FHSU continually rotated fresh bodies to guard Lewis and contained her to 0 of 4 from beyond the arc. It was Lewis’ second game, first against an MIAA opponent, where she didn’t sink a trey.

“Fort Hays did a good job defensively of coming out and playing very hard and utilizing their depth and their size inside,” Northeastern State coach Randy Gipson said.

“They just stuck with me really well throughout the whole entire game,” Lewis added.

Fort Hays forced 12 turnovers and constantly disrupted the passing lanes, especially inside with Lehman and Edwards and Tera Ingalsbe. The Tigers never trailed after the first minute, led 34-20 at halftime and by 24 with 13 minutes, 49 seconds left.
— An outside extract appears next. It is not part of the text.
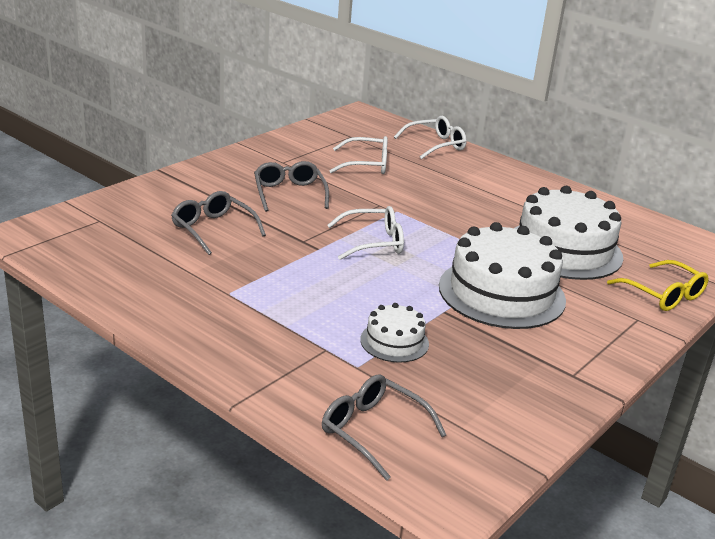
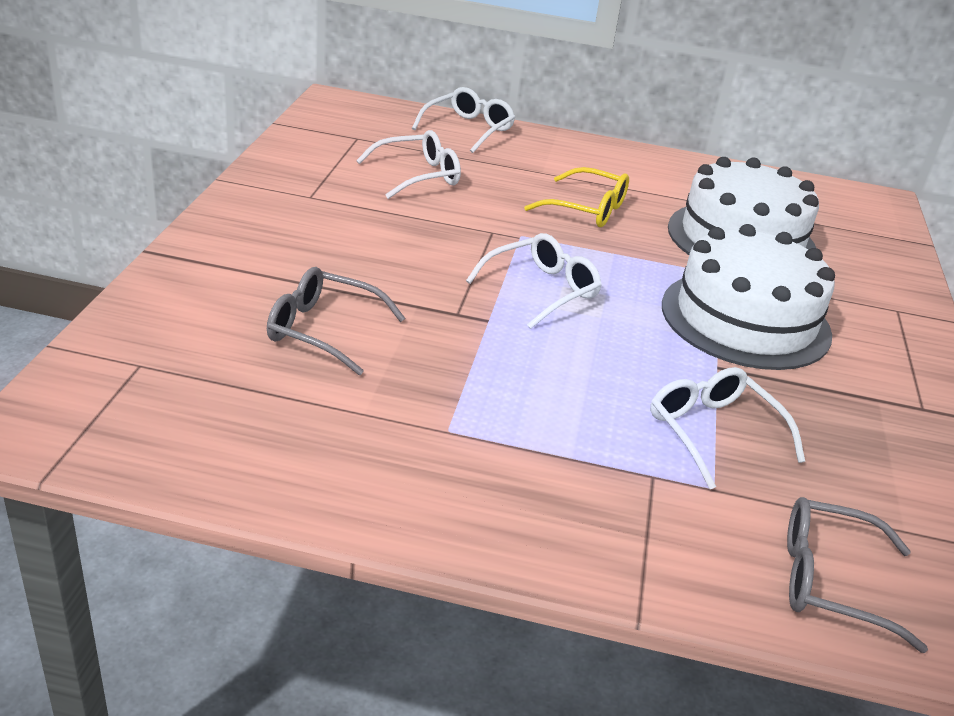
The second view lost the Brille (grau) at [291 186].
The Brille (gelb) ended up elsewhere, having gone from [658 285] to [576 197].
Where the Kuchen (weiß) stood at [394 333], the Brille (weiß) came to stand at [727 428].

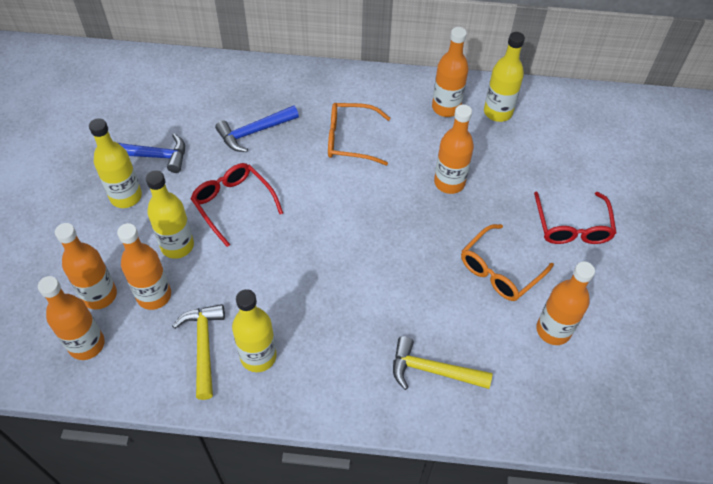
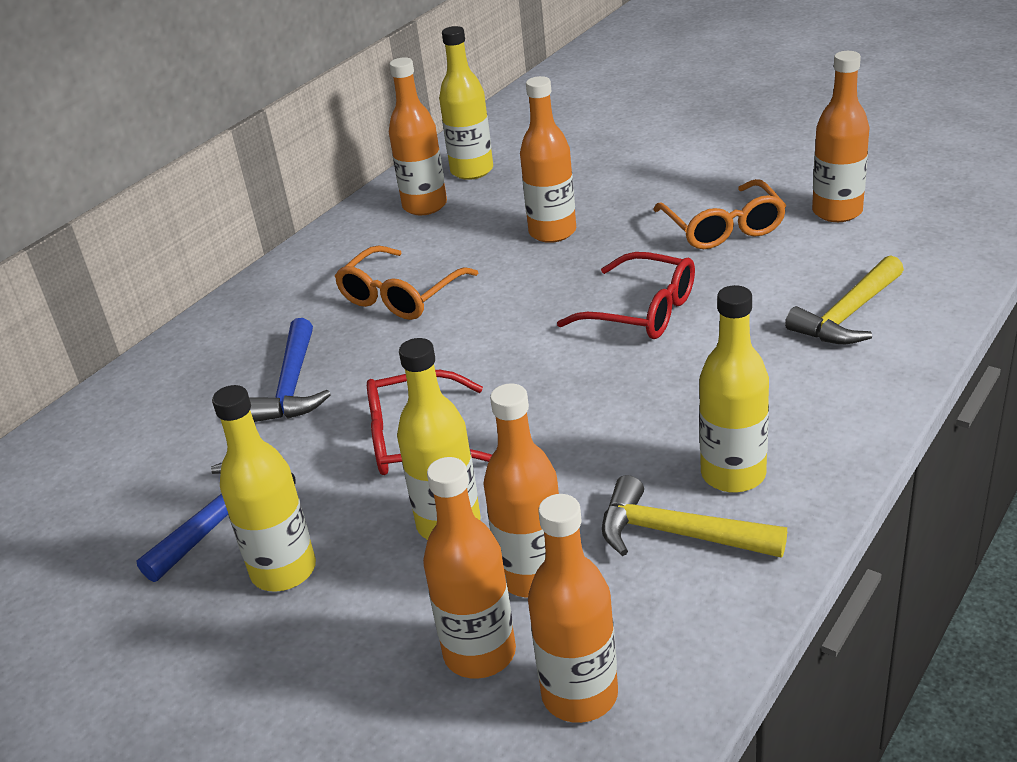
The Brille (rot) ended up elsewhere, having gone from [575 218] to [626 295].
“One thing that we have been working hard on is just seeing the ball,” Hobson said. “I know it sounds like a basic basketball fundamental, but it’s really hard to do when you trying to chase people around four or five curl screens and trying not to lose your man, and then also know where the ball is. It’s not as easy to do as sometimes I think it should be, but we did a very good job of that tonight.”

Keyser continued her strong play with one trey early in the first half and then three more in the first four and a half minutes of the second half. Fort Hays is 12-0 when Keyser hits at least two 3s in a game. In the last 11 contests, Keyser is 29 of 68 (42.6 percent) from beyond the arc. FHSU is 10-1 in those games. Friday's victory marked the first time the Tiger women had won a game at Municipal; FHSU was 0-3.

“The other thing is, when Traci seems to hit some, we always get a few from other people, too, so it’s kind of catching, I think.” Hobosn said, drawing a smile from several Tigers in the news conference. “They see Traci do it, and they say, “Well, I know if Traci can do it, I can hit one, too.’ Traci, the last seven, eight games has been very tough.”